Skip to content

4D Visual Pre-training for Robot Learning

Conference: ICCV 2025 arXiv: 2508.17230 Code: https://github.com/JackHck/FVP Area: 3D Vision / Robot Learning Keywords: Point cloud pre-training, diffusion models, imitation learning, 3D representation learning, robot manipulation

TL;DR

FVP formulates 3D visual pre-training as a next-point-cloud-prediction problem, training a conditional diffusion model to predict the current-frame point cloud from historical-frame point clouds. This approach achieves a 28% average success rate improvement over DP3 across 12 real-world manipulation tasks, establishing a new state of the art.

Background & Motivation

  • Existing robot visual representation learning predominantly relies on 2D image pre-training (e.g., R3M, MVP, VC-1), neglecting the inherently 3D nature of the physical world.
  • 3D point clouds have demonstrated superior efficiency and generalization over 2D images as visual inputs for robot manipulation (e.g., DP3, RISE).
  • However, large-scale 3D data is scarce on the internet, making it difficult to train general-purpose 3D representations from web data as done in the 2D domain.
  • Existing 3D pre-training methods (contrastive learning, masked reconstruction) do not sufficiently exploit temporal information for understanding robot motion dynamics.

Core Problem

  1. How can a general-purpose 3D visual pre-training method be designed to improve robot manipulation performance in the absence of large-scale 3D data?
  2. How should the pre-training objective be designed so that the visual encoder learns the dynamic changes of the physical environment and robot motion characteristics?
  3. Can the pre-training framework generalize across different 3D encoders, datasets, robot platforms (single-arm / dual-arm / humanoid), and large VLA models?

Method

Overall Architecture

FVP (4D Visual Pre-training) formulates the visual pre-training objective as next-point-cloud-prediction. The pipeline consists of two stages: 1. Pre-training stage: A 3D visual encoder maps the previous-frame point cloud \(o_{t-1}\) to a latent representation \(\mathbf{z}\), which then conditions a point cloud diffusion model to iteratively denoise Gaussian noise into the current-frame point cloud \(o_t\). 2. Downstream fine-tuning: The pre-trained 3D visual encoder replaces the encoder in a downstream imitation learning method (e.g., DP3, RISE) and is fine-tuned end-to-end.

### Information shown
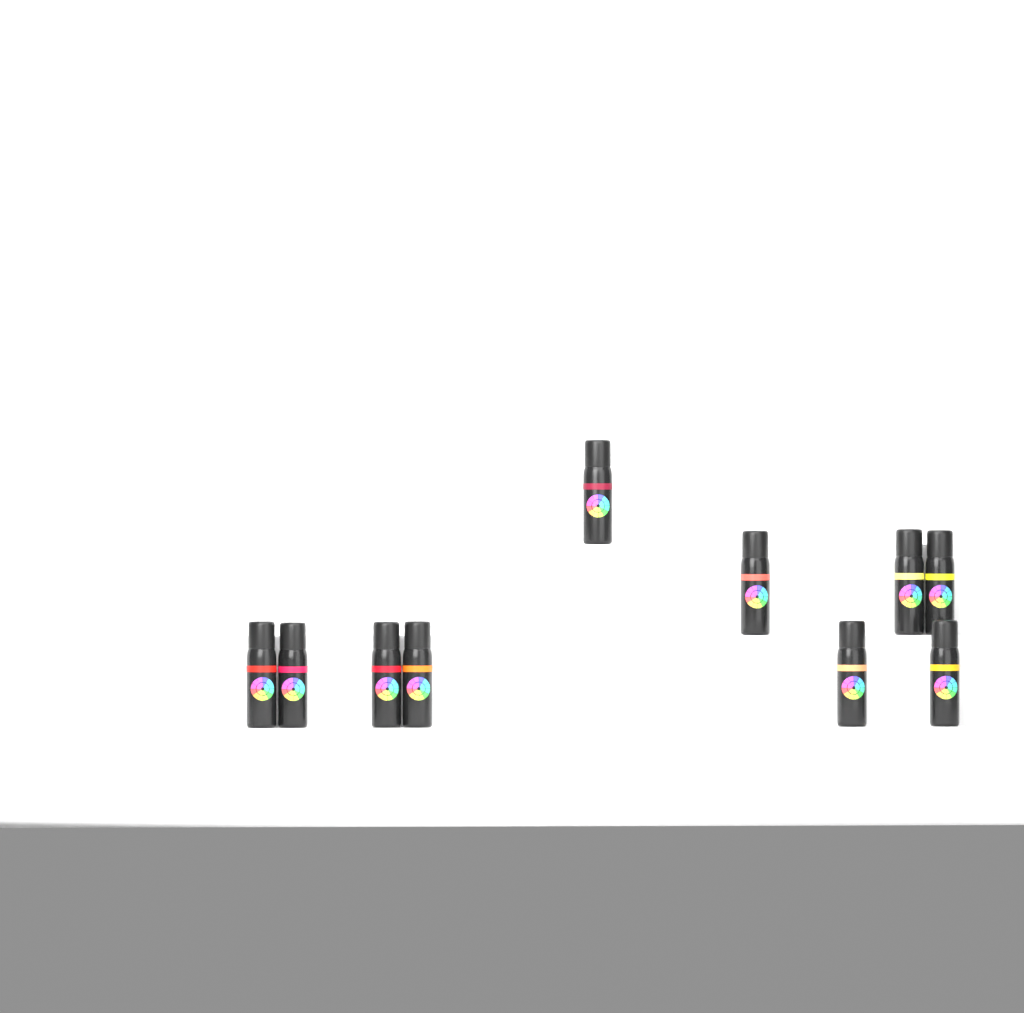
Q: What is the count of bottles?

### Request
Reproduce the part of the text on 4D visual pre-training for robot learning that opens with the words containing "3. Can the pre-training" and closes with "is fine-tuned end-to-end.", substituting "behavior cloning" for "imitation learning". The material is not required for the task.

### Answer for the task
3. Can the pre-training framework generalize across different 3D encoders, datasets, robot platforms (single-arm / dual-arm / humanoid), and large VLA models?

Method

Overall Architecture

FVP (4D Visual Pre-training) formulates the visual pre-training objective as next-point-cloud-prediction. The pipeline consists of two stages: 1. Pre-training stage: A 3D visual encoder maps the previous-frame point cloud \(o_{t-1}\) to a latent representation \(\mathbf{z}\), which then conditions a point cloud diffusion model to iteratively denoise Gaussian noise into the current-frame point cloud \(o_t\). 2. Downstream fine-tuning: The pre-trained 3D visual encoder replaces the encoder in a downstream behavior cloning method (e.g., DP3, RISE) and is fine-tuned end-to-end.